Hat-tip: C&ENtral Science.

Comments

  1. #1 Coturnix
    November 26, 2008

    I think that the focus on serotonin is wrong. Tryptophan does not easily cross blood-brain barrier. Extra tryptophan will be converted from serotonin to melatonin by the intestine itself. Melatonin easily passes blood-brain barrier and will make you sleepy. There is no demonstration that this is all true, but all the bits and pieces needed for this explanation exist – they just need to be put together and tested as a whole.

  2. #2 Eva
    November 26, 2008

    Data point from Canadian Thanksgiving (weeks ago…) where half the participants were either vegan or vegeratian.
    I didn’t eat turkey, but lots of squash and other vegetables, and was really sleepy. People who did eat the turkey were no more or less sleepy than the ones that didn’t.

  3. #3 chezjake
    November 26, 2008

    There’s also the sensible old argument that after any large meal, your autonomic nervous system is going to divert a higher than usual percentage of blood flow to the GI tract, thus making less available to the CNS, thus inducing a nap.

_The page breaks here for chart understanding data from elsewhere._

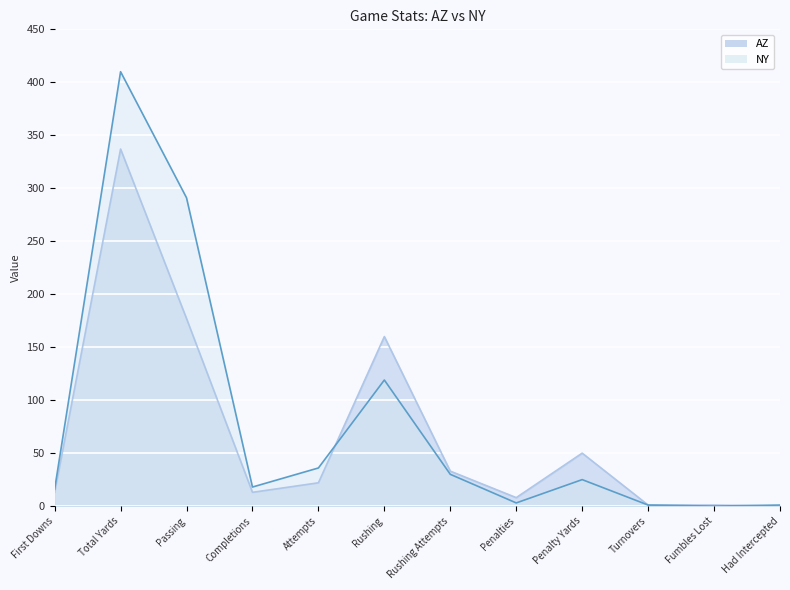

How many times do NY and AZ cross each other?

2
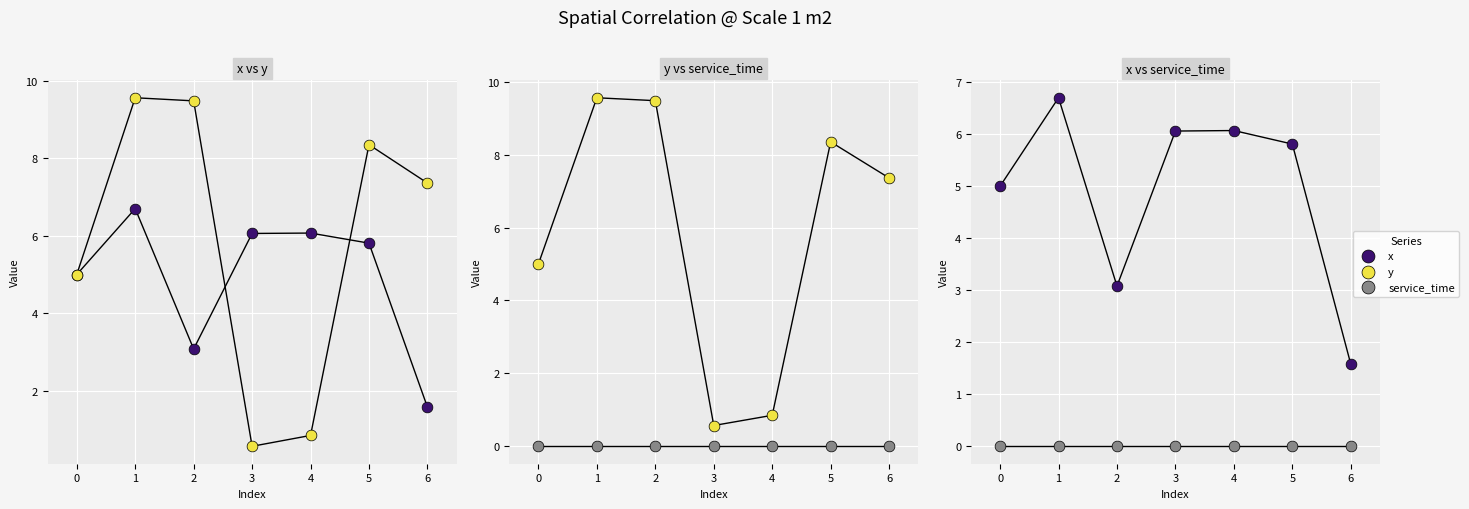

Which series has the largest total across all categories?

y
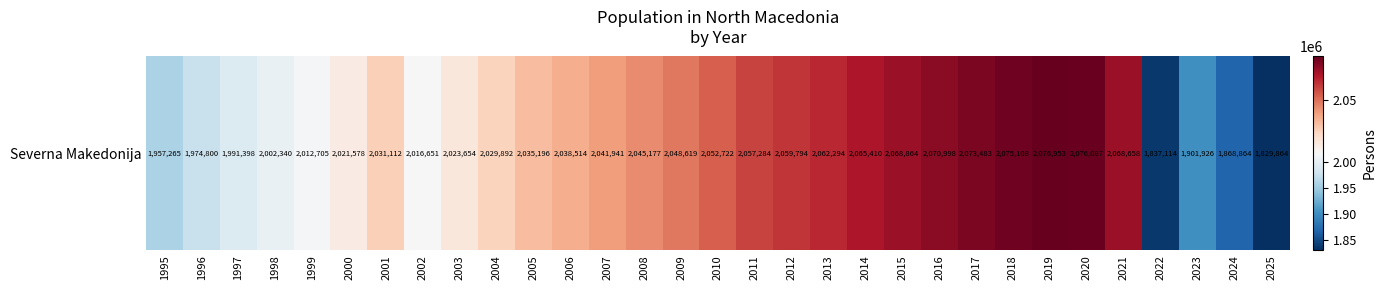

Count the number of data series in this chart.

1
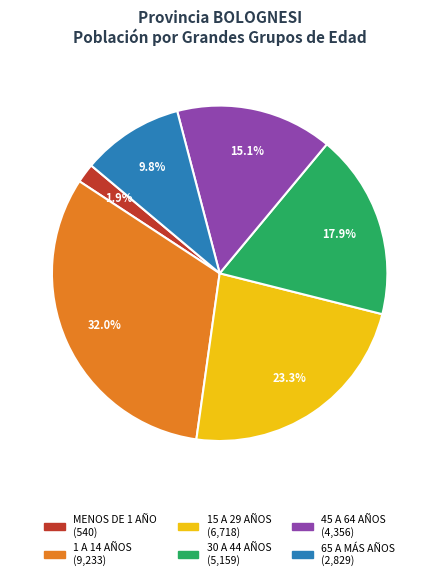

Is it true that 15 A 29 AÑOS is 30% of the pie?

False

    At any rate, a nap after a good meal *feels* good, so why analyze it? Just take a nap! ;-)

  4. #4 Uncle Fishy
    November 26, 2008

    There’s also the (red) Burgundy.

  5. #5 Comrade PhysioProf
    November 26, 2008

    You’re “sleepy” because you’ve been getting fucking plastered all day! Sometimes I’ll ask PhysioWife in the morning, “What time did we feel asleep last night?” And she says, “I fell asleep. You passed out, you fucking drunk!”

  6. #6 speedwell
    November 26, 2008

    Well, I can help. As a recently diagnosed diabetic, I will be cooking low carb this year. Since I’m also a vegetarian, I expect to have low-tryp foods on the table also (but I will have to check the amino acid profile of wheat and soy proteins to make sure).

  7. #7 Brian
    November 26, 2008

    I don’t see why tryptophan would have a particularly difficult time crossing the BBB. It’s not all that large, and it’s sufficiently hydrophobic, that it should be a cinch.

  8. #8 Wendy
    November 27, 2008

    Wait, are we trying to *not* get sleepy? But the nap is my favorite part of Thanksgiving. And good thing for Speedwell in the comments because I know that I couldn’t convince anyone at my house to go with the last option.

  9. #9 Neil B
    November 27, 2008

    I don’t see why so much emphasis given here on “relative” levels of tryptophan. Unless the other amino acids interact to modify either the generation rate or effects of tryptamine, the level of the other AAs shouldn’t be a big deal, just “tryptophan” by itself.

    BTW Coturnix, you may be right but I find it hard to believe that researchers and mfrs. would have let the BBB issue slip by so long. Also, do you know anything about effects of melatonin congeners, such as the 6-methoxy analog etc?

    PS: If you want to relax via something other than tryptophan, try “theanine” [sic]. Read up on it. “Suntheanine” producer brand is best.

  10. #10 rijkswaanvijand
    December 3, 2008

    Relative levels because there’s an uptake competition between all them amino acids..

    Best as in hoax of the year?
    PS: If you need to relax on anything, smoke one o’them…

  11. #11 Calvert E. Chesleigh
    December 7, 2008

    Has anyone considered the higher level of CO in the house. Is there any other day of the year the oven is on for @5hrs, doors and windows closed (end of Oct). And a lower level of O2 caused by oven, more people?